Trying to extend a third electoral victory by one political party is rare (excluding succession due to the death of a president). George H.W. Bush was the last presidential candidate to achieve that. Before him, it was Herbert Hoover in 1928. Both Bush and Hoover ran promising to be a third term of the popular incumbents (Reagan and Coolidge) while moving the nation forward. Even Richard Nixon in his failed 1960 presidential campaign attempted to convince voters that he would be an extension of the popular Dwight Eisenhower with a youthful vigor.

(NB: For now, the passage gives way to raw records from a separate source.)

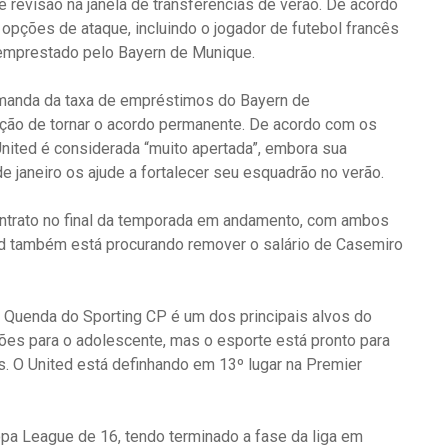
revisão na janela de transferências de verão. De acordo
 opções de ataque, incluindo o jogador de futebol francês
 emprestado pelo Bayern de Munique.
demanda da taxa de empréstimos do Bayern de
ão de tornar o acordo permanente. De acordo com os
United é considerada “muito apertada”, embora sua
 janeiro os ajude a fortalecer seu esquadrão no verão.
 contrato no final da temporada em andamento, com ambos
ted também está procurando remover o salário de Casemiro
Quenda do Sporting CP é um dos principais alvos do
hões para o adolescente, mas o esporte está pronto para
. O United está definhando em 13º lugar na Premier
opa League de 16, tendo terminado a fase da liga em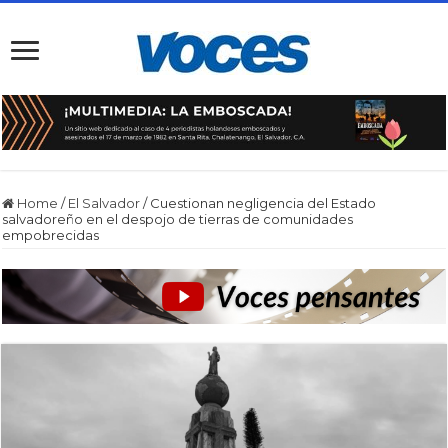
Home
/
El Salvador
/
Cuestionan negligencia del Estado
salvadoreño en el despojo de tierras de comunidades
empobrecidas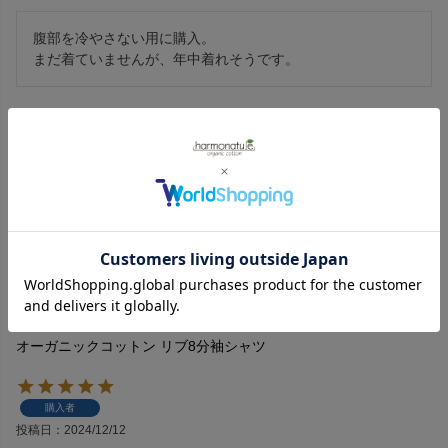
腹部を冷やさない用に購入。

まだ着ていませんが、年中着れそうです。
オーガニックコットン リブ8分袖シャツ
購入者
投稿日
2024/12/12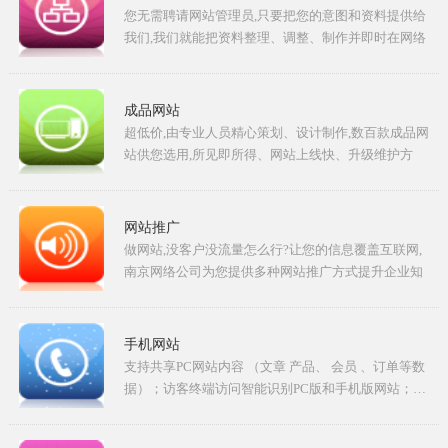
您无需聘请网站管理员,只要把您的意图和资料提供给
我们,我们就能把资料整理、调整、制作并即时在网络
上体现出来…
成品网站
超低价,由专业人员精心策划、设计制作,数百款成品网
站供您选用,所见即所得、网站上线快、升级维护方
便、性价比高…
网站推广
做网站,没客户没流量怎么行?让您的信息覆盖互联网,
南京网络公司为您提供多种网站推广方式提升企业知
名度!…
手机网站
支持共享PC网站内容 （文章 产品、 会员 、订单等数
据）；访客终端访问智能识别PC版和手机版网站；…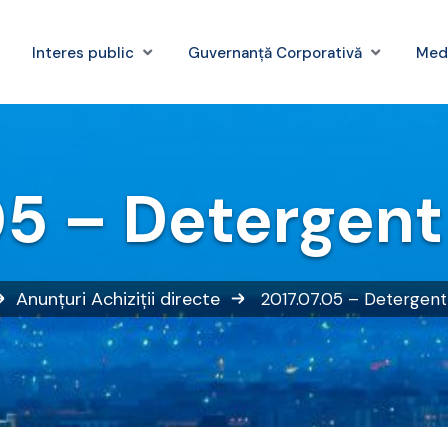
Interes public
Guvernanță Corporativă
Med
05 – Detergen
Anunțuri
Achiziții directe
2017.07.05 – Detergen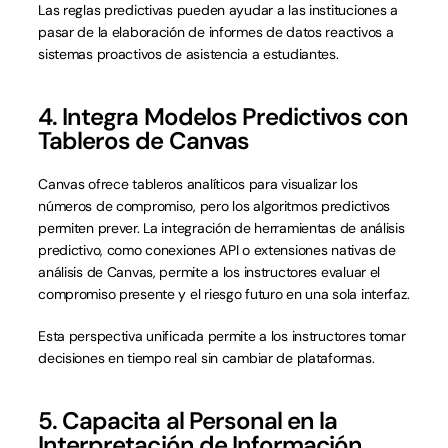
Las reglas predictivas pueden ayudar a las instituciones a 
pasar de la elaboración de informes de datos reactivos a 
sistemas proactivos de asistencia a estudiantes.
4. Integra Modelos Predictivos con 
Tableros de Canvas
Canvas ofrece tableros analíticos para visualizar los 
números de compromiso, pero los algoritmos predictivos 
permiten prever. La integración de herramientas de análisis 
predictivo, como conexiones API o extensiones nativas de 
análisis de Canvas, permite a los instructores evaluar el 
compromiso presente y el riesgo futuro en una sola interfaz.
Esta perspectiva unificada permite a los instructores tomar 
decisiones en tiempo real sin cambiar de plataformas.
5. Capacita al Personal en la 
Interpretación de Información 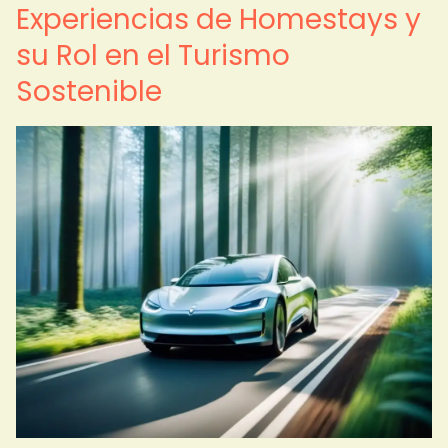
Experiencias de Homestays y
su Rol en el Turismo
Sostenible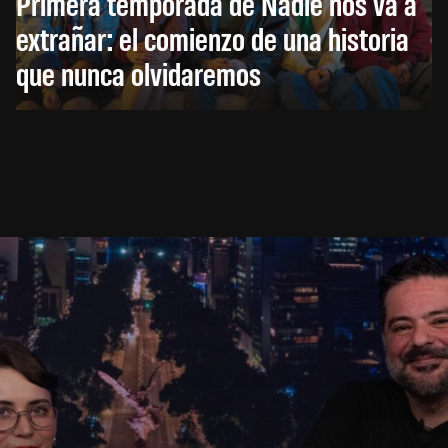
Primera temporada de Nadie nos va a
extrañar: el comienzo de una historia
que nunca olvidaremos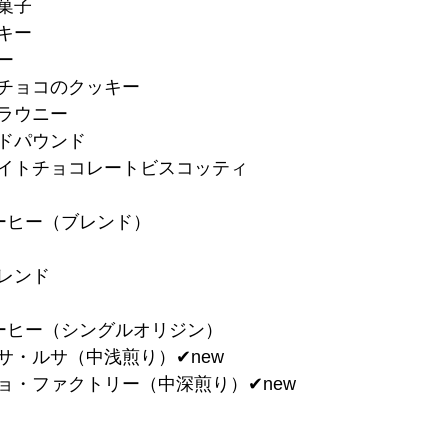
焼菓子
キー
ー
トチョコのクッキー
ブラウニー
ードパウンド
ワイトチョコレートビスコッティ
ーヒー（ブレンド）
ブレンド
ーヒー（シングルオリジン）
サ・ルサ（中浅煎り）✔︎new
ョ・ファクトリー（中深煎り）✔︎new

Hillary Clinton if nominated will not have the luxury of a popular president. She will face the challenge that Stevenson faced in 1952 with Harry Truman; Humphrey faced in 1968 with Lyndon Johnson; and John McCain faced in 2008 with George W. Bush. All failed to give a clear vision of how they would be different and each feared to repudiate their president for fear of losing their base. If Hillary distanced herself from President Obama (whose Secretary of State she was) she would alienate her base and bring back stories of the ‘old Hillary’ hurting her rebranding efforts.

So how should she handle this dilemma?

She needs to communicate to voters that she will preserve the Obama policies that are popular and enhance them. But beyond that she needs to outline her vision going forward in clear language. She needs to make clear that while she supports her party’s leader, she hopes to take America a step forward and by her work with the President and her own husband has learned what to do and also what not to do. She must be willing to communicate a big vision that will allow her to expand her base rather then just cater to it.

As the campaign unfolds, it will be interesting to see if the ‘new Hillary’ succeeds or she bombs like New Coke. And even more critical can she communicate a vision without running away from her President.